The Ulster Farmers’ Union and Holstein NI have written to NI Secretary of State, Julian Smith, to outline a number of significant issues that are putting dairy businesses under significant pressure.
In a joint statement, UFU president, Ivor Ferguson, and Holstein NI chairman, Charlie Weir, said: “Many dairy farmers are currently producing milk below cost. Those producers who have invested in the future of the dairy industry are exposed financially. An immediate lift in prices is required, as many producers cannot survive on reduced returns, even in the short term.
“A no-deal Brexit remains a very real possibility and will have stark consequences for the industry. If there is a no-deal, we could see milk uncollected on farms; interrupted trade with the requirement of Export Health Certificates; price shock to farmgate milk prices; and input availability such as feed, and veterinary products.
“Also, the impact of the intended UK no-deal tariff policy will have far-reaching and long-term consequences. Even if used temporarily. Northern Ireland exports over 80% of its dairy produce, any barriers to this trade will have major implications for our industry.

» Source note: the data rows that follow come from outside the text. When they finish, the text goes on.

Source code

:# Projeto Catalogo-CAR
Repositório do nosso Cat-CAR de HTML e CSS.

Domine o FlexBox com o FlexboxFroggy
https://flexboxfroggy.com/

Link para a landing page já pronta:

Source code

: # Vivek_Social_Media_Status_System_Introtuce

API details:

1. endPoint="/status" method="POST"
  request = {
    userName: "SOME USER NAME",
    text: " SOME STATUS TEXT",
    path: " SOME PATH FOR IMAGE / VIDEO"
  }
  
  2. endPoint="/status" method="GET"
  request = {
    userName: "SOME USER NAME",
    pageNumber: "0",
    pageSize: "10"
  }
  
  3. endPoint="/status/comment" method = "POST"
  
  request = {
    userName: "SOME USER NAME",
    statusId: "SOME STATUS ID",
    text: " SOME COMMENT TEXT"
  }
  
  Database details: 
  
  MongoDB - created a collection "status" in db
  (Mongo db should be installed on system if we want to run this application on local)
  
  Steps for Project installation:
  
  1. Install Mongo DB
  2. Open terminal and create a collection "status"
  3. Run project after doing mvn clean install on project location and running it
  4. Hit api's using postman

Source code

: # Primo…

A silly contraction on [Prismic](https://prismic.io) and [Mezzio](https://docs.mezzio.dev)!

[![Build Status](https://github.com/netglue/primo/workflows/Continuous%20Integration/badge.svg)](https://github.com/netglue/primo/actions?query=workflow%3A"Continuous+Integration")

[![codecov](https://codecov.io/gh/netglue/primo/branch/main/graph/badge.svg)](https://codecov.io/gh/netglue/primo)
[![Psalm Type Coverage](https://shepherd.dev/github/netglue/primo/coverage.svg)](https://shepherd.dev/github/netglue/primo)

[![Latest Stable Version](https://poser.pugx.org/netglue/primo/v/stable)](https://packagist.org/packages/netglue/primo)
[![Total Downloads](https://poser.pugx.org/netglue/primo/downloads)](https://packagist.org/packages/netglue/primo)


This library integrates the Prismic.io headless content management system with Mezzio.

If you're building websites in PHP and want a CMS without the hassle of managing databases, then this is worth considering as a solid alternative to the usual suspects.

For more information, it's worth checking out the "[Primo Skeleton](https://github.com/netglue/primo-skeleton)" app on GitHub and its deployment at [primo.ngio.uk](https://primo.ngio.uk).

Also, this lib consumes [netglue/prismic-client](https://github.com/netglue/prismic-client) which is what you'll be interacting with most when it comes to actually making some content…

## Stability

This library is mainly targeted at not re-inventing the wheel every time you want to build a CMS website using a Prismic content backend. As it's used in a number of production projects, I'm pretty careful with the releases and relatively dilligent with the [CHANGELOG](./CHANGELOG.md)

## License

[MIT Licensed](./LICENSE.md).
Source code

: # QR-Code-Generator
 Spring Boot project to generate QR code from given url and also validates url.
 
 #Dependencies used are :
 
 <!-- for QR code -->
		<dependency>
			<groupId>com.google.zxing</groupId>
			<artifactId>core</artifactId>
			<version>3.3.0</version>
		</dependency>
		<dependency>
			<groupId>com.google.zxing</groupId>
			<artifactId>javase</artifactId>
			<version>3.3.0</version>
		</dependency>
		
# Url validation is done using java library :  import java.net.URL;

Tariff levels and TRQs must be set at an appropriate level, otherwise it will cause irreparable damage to the dairy industry.
“In the event of a no-deal Brexit, the government must ensure it stabilises producer returns and prioritise securing a future EU trade deal.”
The two organisations added that NI’s dairy sector had a gross turnover of £1.08 billion in 2017, Northern Ireland being the second largest milk producing region in the UK.
“Dairying is a crucial part of Northern Ireland’s economy and given 750 million litres of milk is sent to the Republic of Ireland annually, the importance of securing a Brexit deal cannot be overstated,” they said. “The UK government must be prepared to step in and support the dairy industry in the event of a no-deal Brexit.”